= TO-DO LIST =
**1.** Transcribe everything in the Borosil Renewables earnings report from "Its EBITDA of INR 130.94" down to "in Q2 FY26.".
**2.** According to the Borosil Renewables earnings report, what was the company's average ex-factory selling price in the reporting quarter?
**3.** Render this sentence from the Borosil Renewables earnings report in Spanish: "Its EBITDA of INR 130.94 crore represented a 2520.2% annual jump and an 8.7% sequential increase."

= TEXT SEGMENT =
★ ★ ★ ★

Borosil Renewables, India’s ‘1st and largest’ solar glass manufacturer, increased its Q3 FY2026 (ended December 31, 2025) consolidated revenue from operations by 8% year-over-year (YoY) to INR 390.46 crore, which was also a sequential improvement of 3.1%.  

While the domestic market brought in the lion’s share (INR 366 crore) of the quarterly revenue, its revenues ex-India increased by 54% YoY but dropped 46% quarter-on-quarter (QoQ) to INR 21 crore.  

Its EBITDA of INR 130.94 crore represented a 2520.2% annual jump and an 8.7% sequential increase. The INR 100.19 crore profit after tax (PAT) on a consolidated basis was its 2nd consecutive profitable quarter. In Q3 FY25, its PAT was in the negative, at INR 30.07 crore.  

According to the company’s unaudited standalone financial results for the period, its EBITDA of INR 129.04 crore represented 33.4% of sales. It was 518% higher on an annual basis and at par with the previous quarter’s EBITDA of INR 125.50 crore.  

The company said its sales increased 40% in the reporting quarter compared to Q3 FY25, with nearly all of the increase in sales value coming from increased sales prices. Its average ex-factory selling price was INR 149.97/mm, compared to INR 104.54/mm in Q3 FY25 and INR 147.50/mm in Q2 FY26.

★ ★ ★ ★

= DATA =
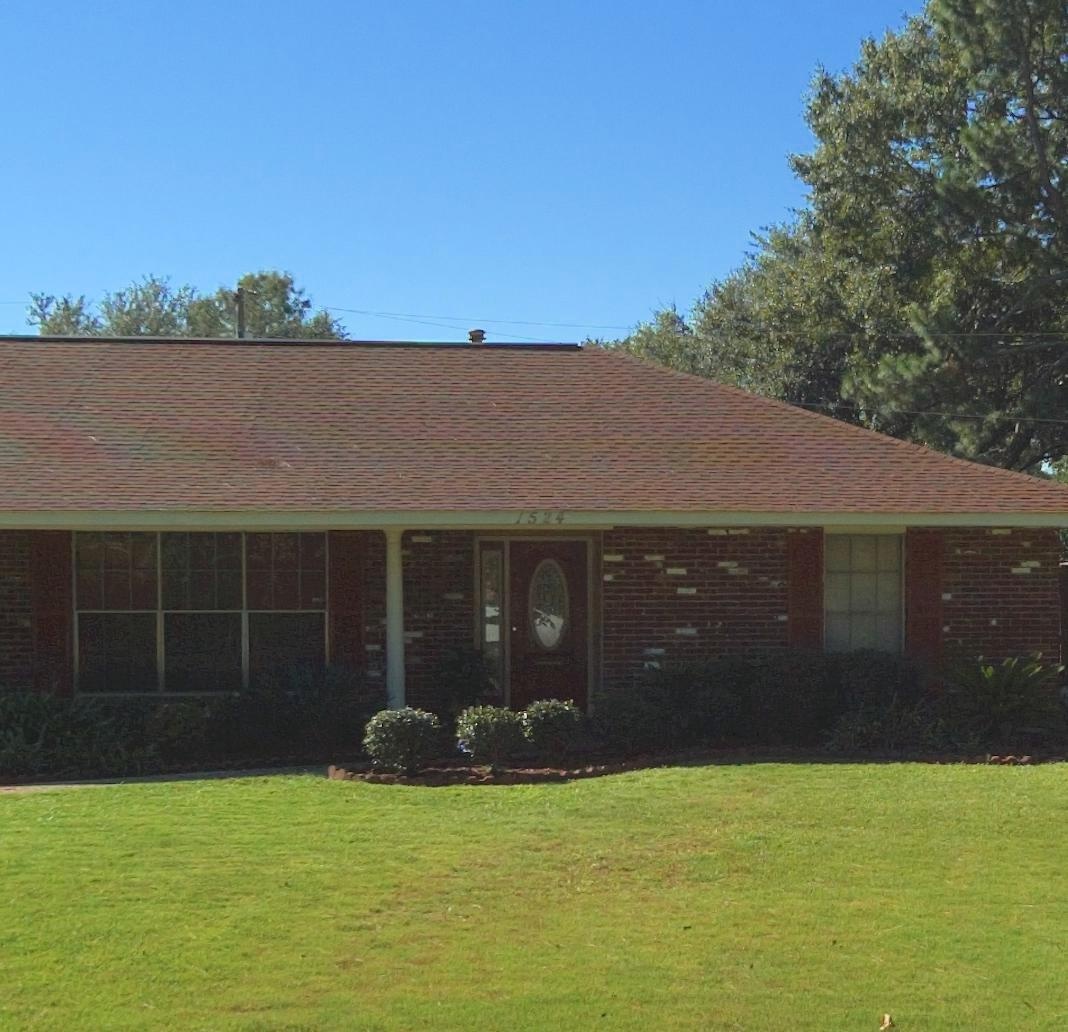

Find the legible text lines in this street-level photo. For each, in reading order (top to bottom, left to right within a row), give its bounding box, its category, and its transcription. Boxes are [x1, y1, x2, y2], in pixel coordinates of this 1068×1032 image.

[512, 509, 567, 526] StreetNumber: 1524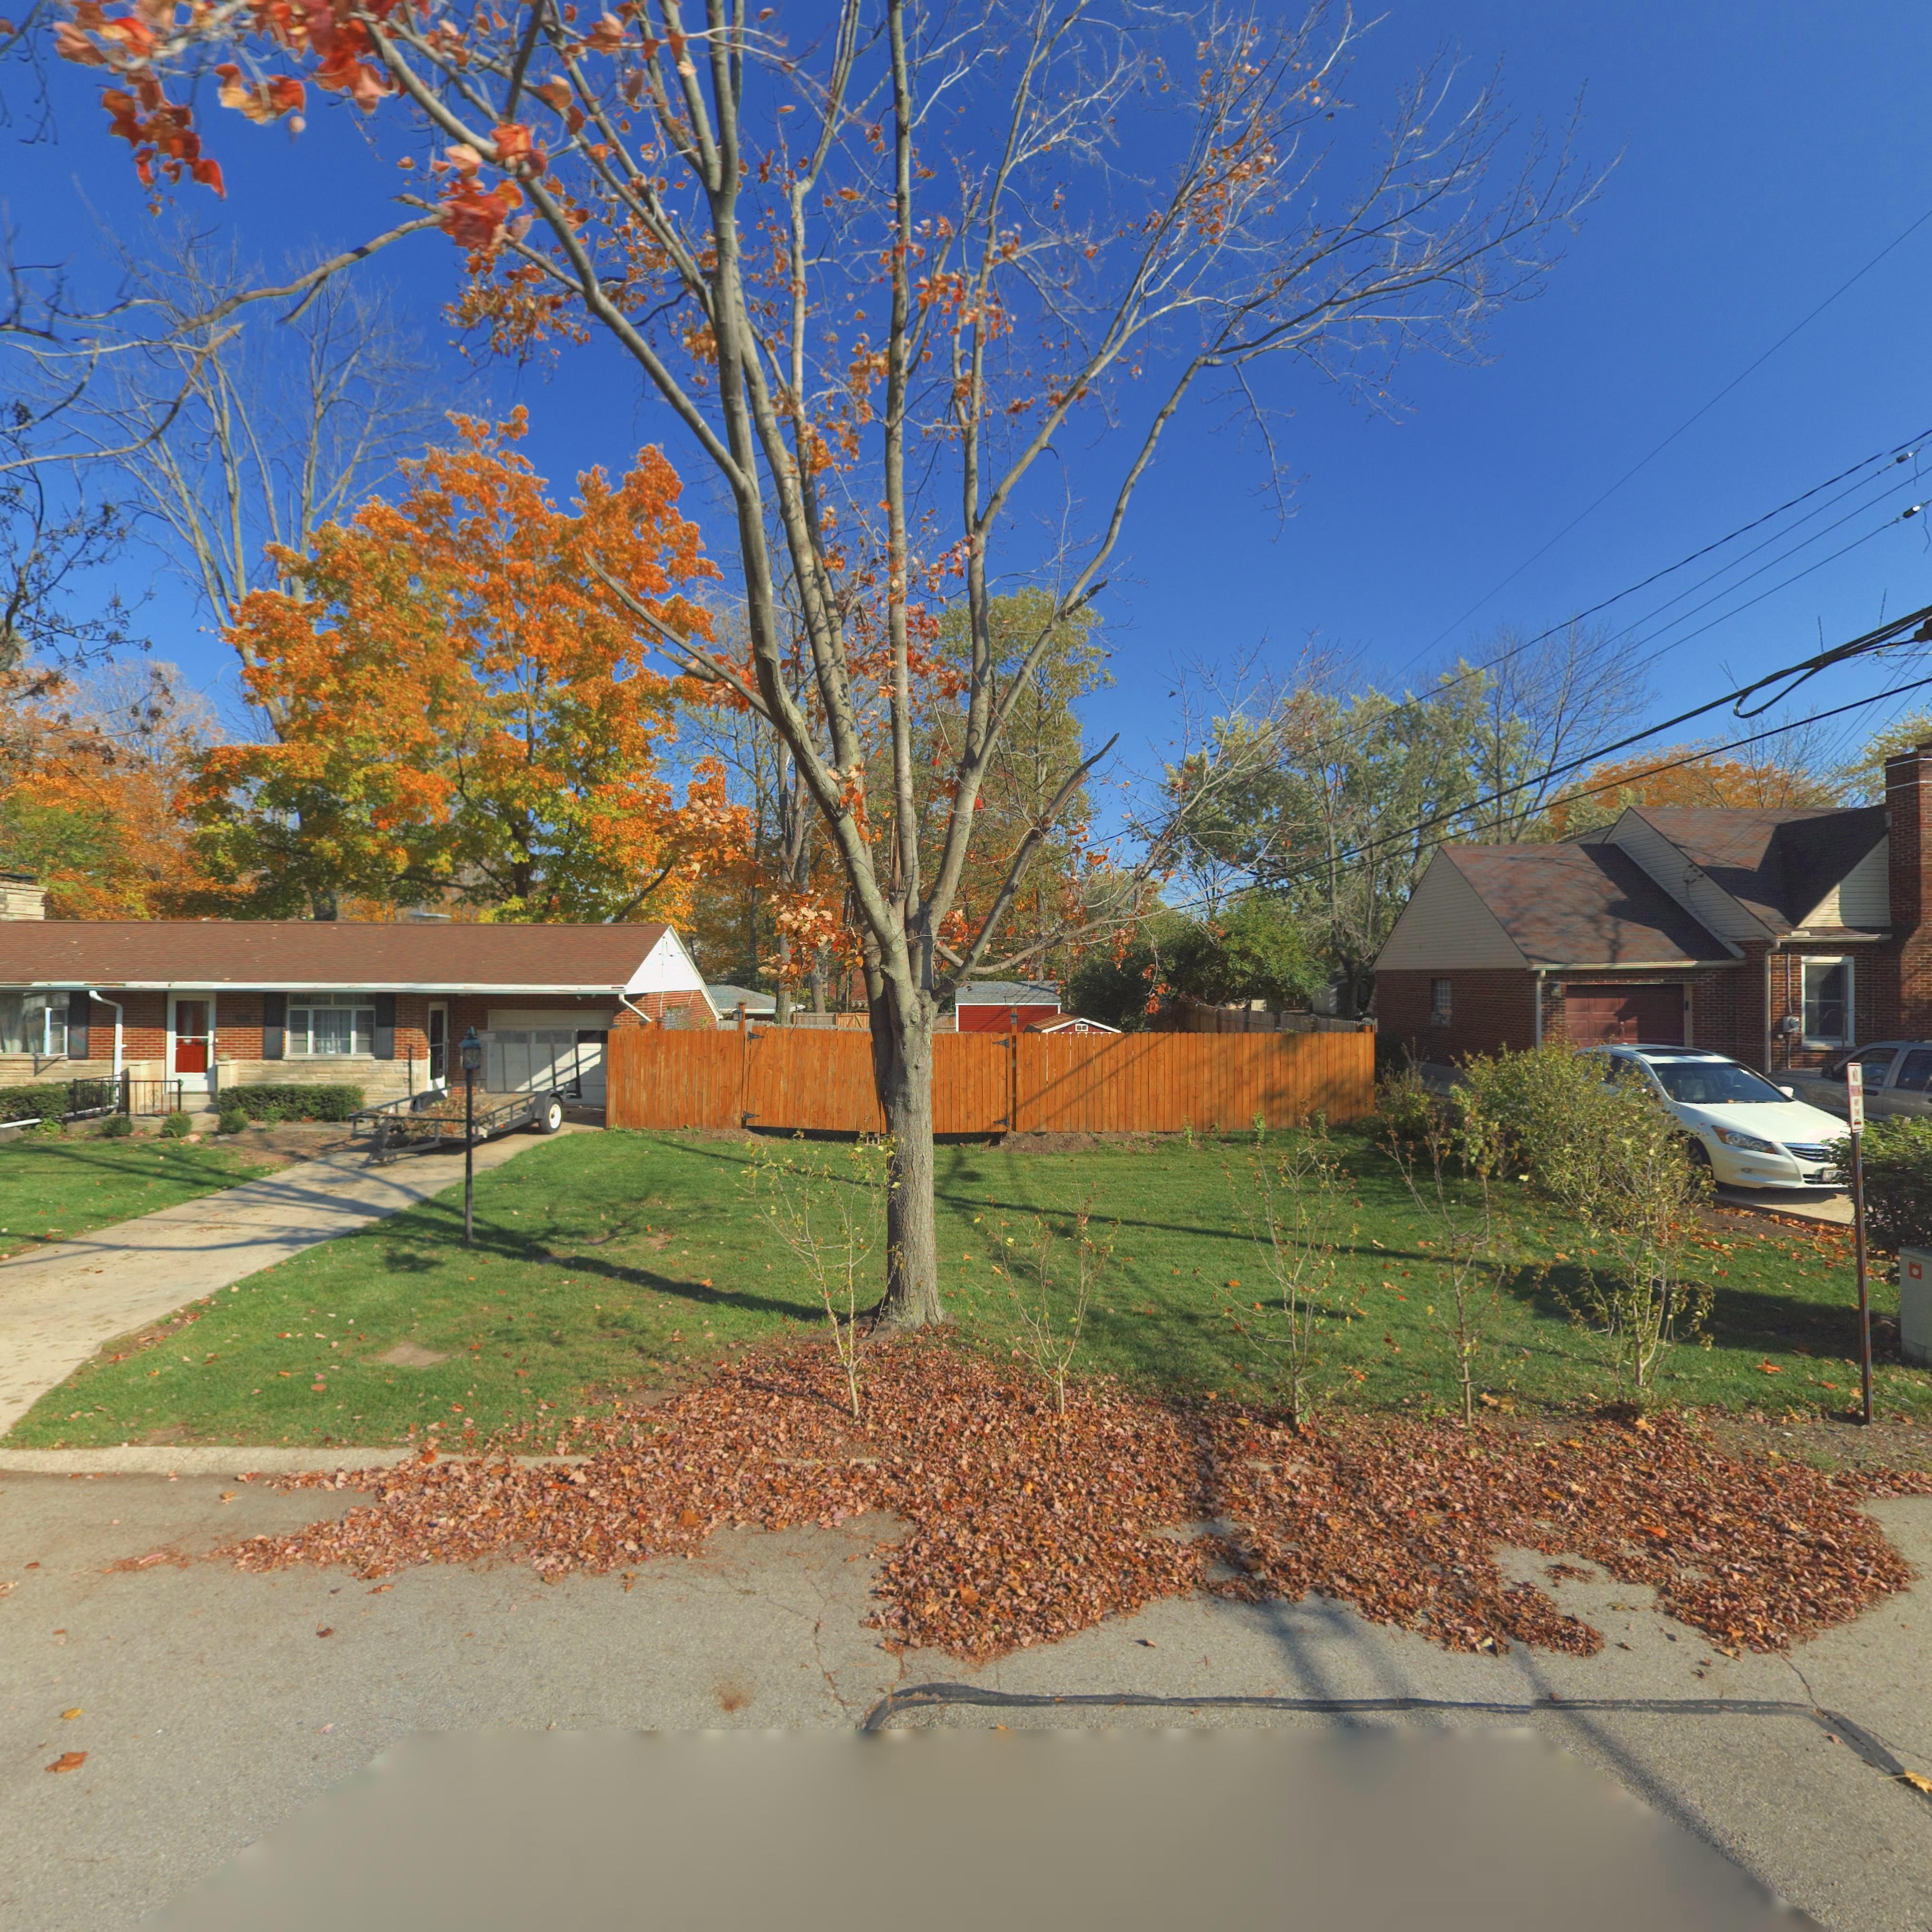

★ ★ ★ ★

= RESPONSES PER TASK =
**1.**
Its EBITDA of INR 130.94 crore represented a 2520.2% annual jump and an 8.7% sequential increase. The INR 100.19 crore profit after tax (PAT) on a consolidated basis was its 2nd consecutive profitable quarter. In Q3 FY25, its PAT was in the negative, at INR 30.07 crore.  

According to the company’s unaudited standalone financial results for the period, its EBITDA of INR 129.04 crore represented 33.4% of sales. It was 518% higher on an annual basis and at par with the previous quarter’s EBITDA of INR 125.50 crore.  

The company said its sales increased 40% in the reporting quarter compared to Q3 FY25, with nearly all of the increase in sales value coming from increased sales prices. Its average ex-factory selling price was INR 149.97/mm, compared to INR 104.54/mm in Q3 FY25 and INR 147.50/mm in Q2 FY26.

**2.** INR 149.97/mm

**3.** Su EBITDA de INR 130,94 crore representó un salto anual del 2520,2 % y un aumento secuencial del 8,7 %.